7. No need for the vaginal recovery I experienced last time
With my first delivery, I sat on an egg crate for weeks. For some reason, I was still prepared for the lidocaine spray and witch hazel pads that came along with a vaginal delivery. But I quickly realized a C-section is very different. Your lady parts are still very much intact and pain-free. Now there’s a silver lining!
8. The gas, oh the gas!
I experienced gas pains all the way up to my neck. I’m still not sure how that’s possible, but however it gets there—it’s not pleasant. The two tips I learned were to take the gas medicine they gave me (all of it!) and not to invite anyone to come see me in the hospital who I would be embarrassed about passing a little gas in front of.

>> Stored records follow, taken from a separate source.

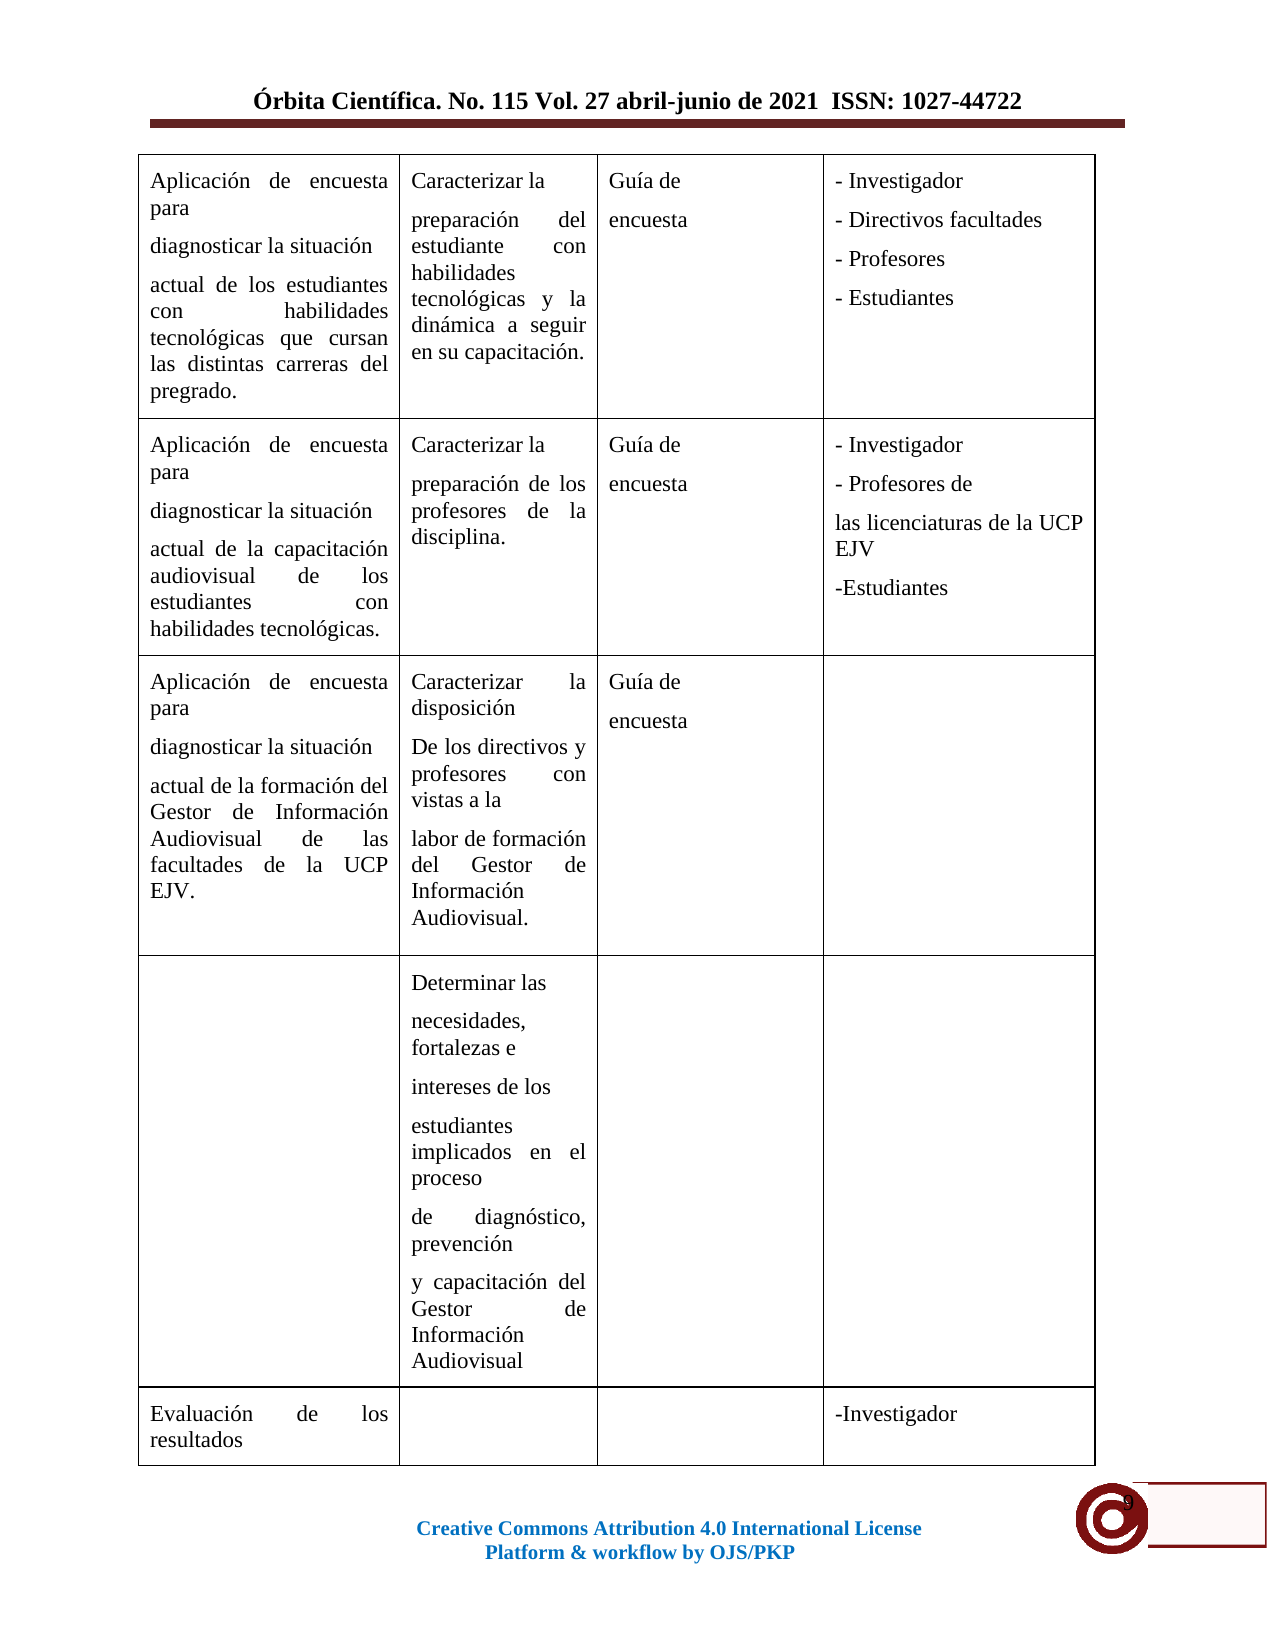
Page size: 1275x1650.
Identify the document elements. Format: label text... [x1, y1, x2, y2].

table_cell Caracterizar la disposición De los directivos y profesores con vistas a la labor de formación del Gestor de Información Audiovisual. [400, 656, 597, 955]
table_cell Caracterizar la preparación del estudiante con habilidades tecnológicas y la dinámica a seguir en su capacitación. [400, 155, 597, 418]
table_cell Evaluación de los resultados del diagnóstico inicial [139, 1388, 399, 1465]
table_cell Determinar las necesidades, fortalezas e intereses de los estudiantes implicados en el proceso de diagnóstico, prevención y capacitación del Gestor de Información Audiovisual [400, 956, 597, 1386]
table_cell [824, 656, 1094, 955]
table_cell Aplicación de encuesta para diagnosticar la situación actual de la formación del Gestor de Información Audiovisual de las facultades de la UCP EJV. [139, 656, 399, 955]
table_cell [139, 956, 399, 1386]
table_cell Aplicación de encuesta para diagnosticar la situación actual de la capacitación audiovisual de los estudiantes con habilidades tecnológicas. [139, 419, 399, 654]
picture [1076, 1482, 1267, 1554]
table_cell [598, 956, 823, 1386]
table_cell -Investigador - Estudiantes [824, 1388, 1094, 1465]
table_cell Guía de encuesta [598, 656, 823, 955]
table_cell Caracterizar la preparación de los profesores de la disciplina. [400, 419, 597, 654]
table_cell - Investigador - Directivos facultades - Profesores - Estudiantes [824, 155, 1094, 418]
table_cell Guía de encuesta [598, 155, 823, 418]
table_cell - Investigador - Profesores de las licenciaturas de la UCP EJV -Estudiantes [824, 419, 1094, 654]
table_cell [400, 1388, 597, 1465]
table_cell [598, 1388, 823, 1465]
table_cell [824, 956, 1094, 1386]
table_cell Guía de encuesta [598, 419, 823, 654]
table_cell Aplicación de encuesta para diagnosticar la situación actual de los estudiantes con habilidades tecnológicas que cursan las distintas carreras del pregrado. [139, 155, 399, 418]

9. The incision took some getting used to
I had a big fear of looking at or touching my incision. I’m not sure why, but it took months for me to be able to touch it. It’s a strange sensation. Plus, it was always numb, but only on one side. In the beginning, I felt sharp pains on the one side. The doctor informed me that usually one side hurts more than the other because it’s where the stitches end.
10. It seems like your incision area is a target
You pick up your son, he accidentally hits that area. You burp your infant, he sits on that area. You rest a Boppy on your lap, right on that spot. For months following your C-section, you may feel like your incision is getting in the way.
11. Lifting and bending limitations
I was told I couldn’t pick up my toddler, or laundry, or anything really. When things fell on the floor, my toes became my best tool. Scrunch those toes and pick things up, mama! I also struggled to get my pants on and shave my legs. This is when a super loving and supportive partner makes such a difference. (Thanks, babe!)
12. Daily activities become an Olympic-sized feat
Laughing, coughing, sneezing all hurt. Like really hurt. I would have to push a pillow down on my lap for counter pressure if I had to do any of these things. So don’t invite any funny friends over. ?
My husband also got a sneak-peek of what life is going to be like when I’m 80 years old. Sitting down, standing up, getting in and out of a car. These things took time. We'd start 10 minutes before we actually had to leave the house because the act of getting up from the couch, putting on shoes, walking to the car, then actually getting in the car—took quite a bit of time.
13. I still missed sleeping on my stomach
After being pregnant and only being able to sleep on my sides, I looked forward to the time when I would reunite with my face planted in the pillow, while soundly sleeping on my stomach. But I couldn’t right away. Only just recently, four months later, do I feel comfortable doing that again. It had been almost a year since I was able to sleep on my stomach, but the reunion was oh-so-sweet.
All births come with challenges. No one ever has a completely smooth road from conception to delivery. But having a C-section reminded me to slow down. That it’s okay to ask people to help me. That it’s okay to feel vulnerable. That it’s okay to wonder when you will feel “normal” again.
Like with anything else, but especially with parenthood, show yourself some love and grace, mama. This too shall pass.
In the meantime, enjoy the down-time and the sweet baby snuggles you so deserve.